ノートを書くことは、部の決まりではない。ただ、林田も宮下も先輩を見習い、1年生のころからアドバイスやミーティングでの話、自身の反省や感想などを書き留めていた。1年ほど前からは、顧問の武元望美先生に毎日提出するようになり、悩みや相談事があれば一人で抱え込まずノートに書くようにしている。

他競技の選手も参考

「自分の気持ちを言葉で表すのが、あまり得意ではない」と話す宮下にとって、ノートは自分の思いをいったん整理できるメリットがある。「大事な大会の前には、意識を高めていくために『あと○日』とカウントダウンを書く」といった工夫も怠らない。林田は、他の競技で活躍するアスリートの考え方や取り組みを記したりもする。「最近はプロ野球の大谷翔平選手(日本ハム)のことを書きました。それと、よく書くのは『自分らしく』という言葉。周りの目を気にしすぎてうまくいかないとき、自分自身に言い聞かせます」

ノートに書くことで、絡み合った糸をほぐすように一つ一つの課題を克服し、林田と宮下は自分たちのテニスを取り戻していった。(文・写真 小野哲史)

インターハイ前の宮下のノート。あらためて今ある環境に感謝するとともに、「自分に魔法をかける」という言葉で暗示し、モチベーションを上げようとしている。
ある試合後の林田のノート。技術や戦術の反省だけでなく「上級生がだらしない」「どういうつもりで日本一とろうとしてるの?」と自身を叱咤(しった)する言葉が並ぶ。
インターハイ前と、2冠を達成したときのノート
【TEAMDATA】
1974年創部。部員25人(2年生13人、1年生12人)。全国選抜大会優勝3回(1981、2013、16年)、インターハイ優勝2回(16、17年)、国体優勝3回(12、16、17年)。部訓は「心が技術を超える、誰からも応援される選手になる、勝つことより大切なことがある」

 

林田リコ
【はやしだ・りこ】
1999年9月17日生まれ、東京都出身。
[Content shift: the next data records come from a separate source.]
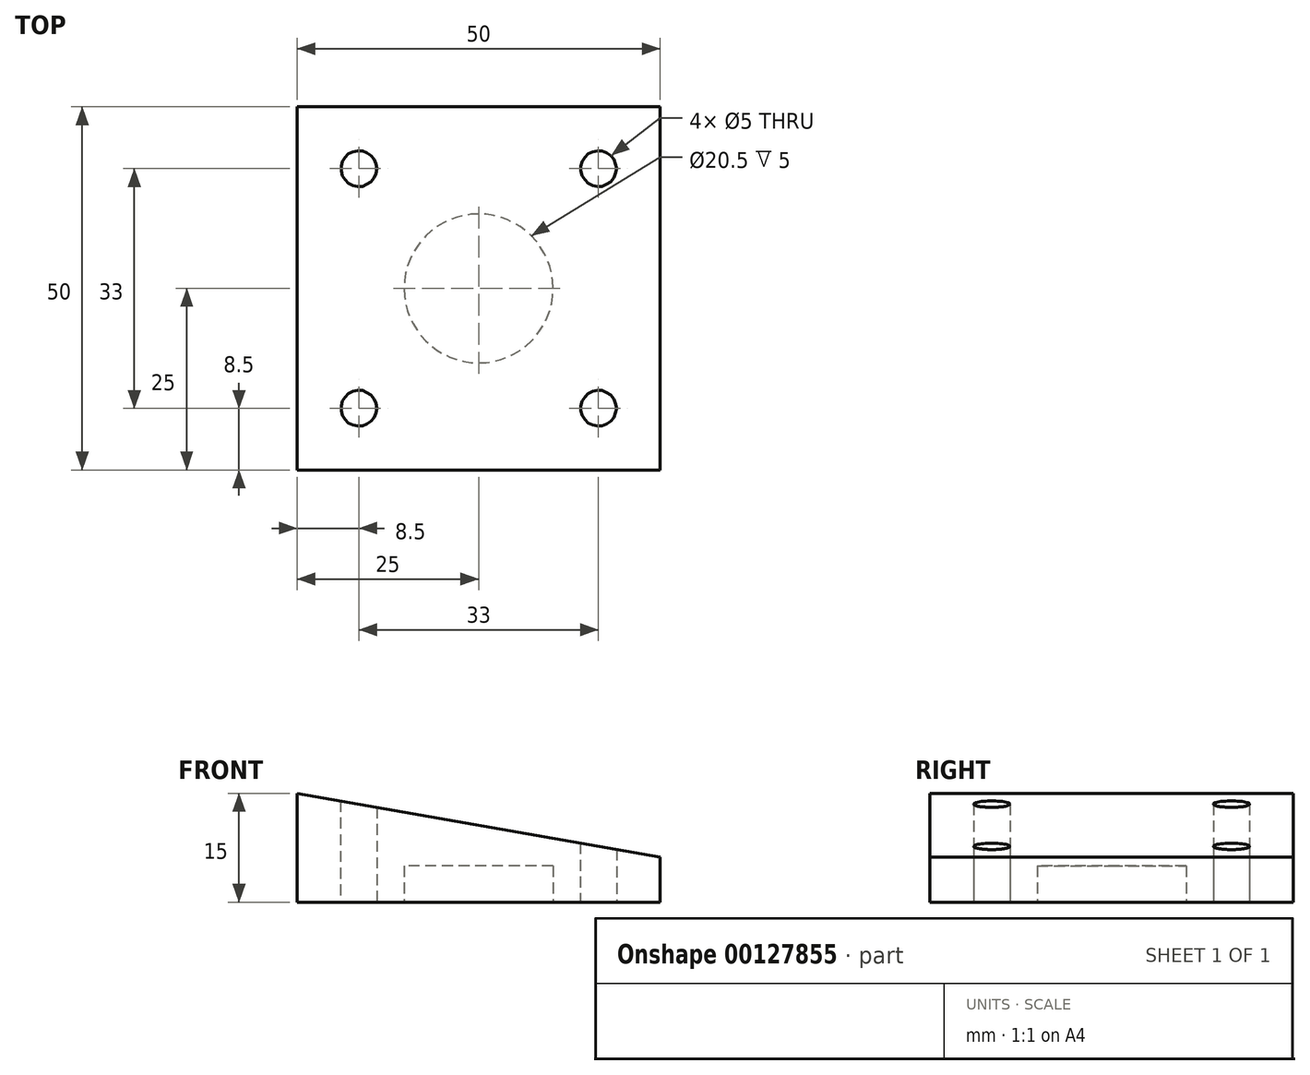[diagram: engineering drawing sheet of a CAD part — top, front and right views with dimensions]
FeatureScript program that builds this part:
annotation { "Feature Type Name" : "Feature", "Feature Type Description" : "" }
export const myFeature = defineFeature(function(context is Context, id is Id, definition is map)
    precondition{}
    {
        {
            var Q0;
            Q0=qCreatedBy(makeId("Top.planeOp"),FACE);
            var sketch = newSketch(context, id + "F0", { "sketchPlane" : qUnion([Q0])});
            skLineSegment(sketch, "E0.bottom", {"start": v(25, 25) * mm, "end": v(-25, 25) * mm});
            skLineSegment(sketch, "E0.top", {"start": v(25, -25) * mm, "end": v(-25, -25) * mm});
            skLineSegment(sketch, "E0.left", {"start": v(25, 25) * mm, "end": v(25, -25) * mm});
            skLineSegment(sketch, "E0.right", {"start": v(-25, 25) * mm, "end": v(-25, -25) * mm});
            skPoint(sketch, "E0.middle", {"position": v(0, 0) * mm});
            skCircle(sketch, "E1", {"center": v(0, 0) * mm, "radius": 9.55 * mm});
            skLineSegment(sketch, "E2", {"start": v(0, 43.44) * mm, "end": v(0, -47.36) * mm, "construction": true});
            skPoint(sketch, "E2.endSnap0", {"position": v(0, 25) * mm});
            skLineSegment(sketch, "E3", {"start": v(-43.35, 0) * mm, "end": v(44.28, 0) * mm, "construction": true});
            skCircle(sketch, "E4", {"center": v(-16.5, 16.5) * mm, "radius": 2.5 * mm});
            skCircle(sketch, "E5.MirrorC", {"center": v(16.5, 16.5) * mm, "radius": 2.5 * mm});
            skCircle(sketch, "E6.MirrorC", {"center": v(-16.5, -16.5) * mm, "radius": 2.5 * mm});
            skCircle(sketch, "E7.MirrorC", {"center": v(16.5, -16.5) * mm, "radius": 2.5 * mm});
            skSolve(sketch);
        }
        {
            var Q0;
            Q0=makeQuery(id+"F0.imprint","IMPRINT",FACE,{"disambiguationData":[TD([[makeQuery(id+"F0.imprint","IMPRINT",EDGE,{"derivedFrom":sQuery(id+"F0.wireOp",EDGE,"E0.bottom")}),1.0]])]});
            var Q1;
            Q1=makeQuery(id+"F0.imprint","IMPRINT",FACE,{"disambiguationData":[TD([[makeQuery(id+"F0.imprint","IMPRINT",EDGE,{"derivedFrom":sQuery(id+"F0.wireOp",EDGE,"E1")}),1.0]])]});
            extrude(context, id + "F1", {"entities" : qUnion([Q0, Q1]), "depth" : 15 * mm});
        }
        {
            var Q0;
            Q0=qCreatedBy(makeId("Front.planeOp"),FACE);
            var sketch = newSketch(context, id + "F2", { "sketchPlane" : qUnion([Q0])});
            skLineSegment(sketch, "E8", {"start": v(-25, 15) * mm, "end": v(25, 15) * mm});
            skLineSegment(sketch, "E9", {"start": v(25, 15) * mm, "end": v(25, 6.18) * mm});
            skLineSegment(sketch, "E10", {"start": v(25, 6.18) * mm, "end": v(-25, 15) * mm});
            skLineSegment(sketch, "E11.0.1", {"start": v(25, 15) * mm, "end": v(-25, 15) * mm});
            skSolve(sketch);
        }
        {
            var Q0;
            Q0 = qSketchRegion(id + "F2", true);
            extrude(context, id + "F3", {"entities" : qUnion([Q0]), "operationType" : NewBodyOperationType.REMOVE, "endBound" : BoundingType.SYMMETRIC, "oppositeDirection" : true, "depth" : 50 * mm});
        }
        {
            var Q0;
            Q0=qCreatedBy(makeId("Top.planeOp"),FACE);
            var sketch = newSketch(context, id + "F4", { "sketchPlane" : qUnion([Q0])});
            skCircle(sketch, "E12", {"center": v(0, 0) * mm, "radius": 10.25 * mm});
            skSolve(sketch);
        }
        {
            var Q0;
            Q0 = qSketchRegion(id + "F4", true);
            extrude(context, id + "F5", {"entities" : qUnion([Q0]), "operationType" : NewBodyOperationType.REMOVE, "depth" : 5 * mm});
        }
    });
身長166cm。後衛。埼玉・広島中時代は全国中学校大会出場。5月の全日本シングルスで3位。2017年度のナショナルチームに選ばれた。

 

宮下こころ
【みやした・こころ】
2000年2月22日生まれ、石川県出身。身長166cm。前衛。石川・中能登中時代は全国中学校大会でベスト8。5月の全日本シングルスでベスト32。2017年度のU-17日本代表。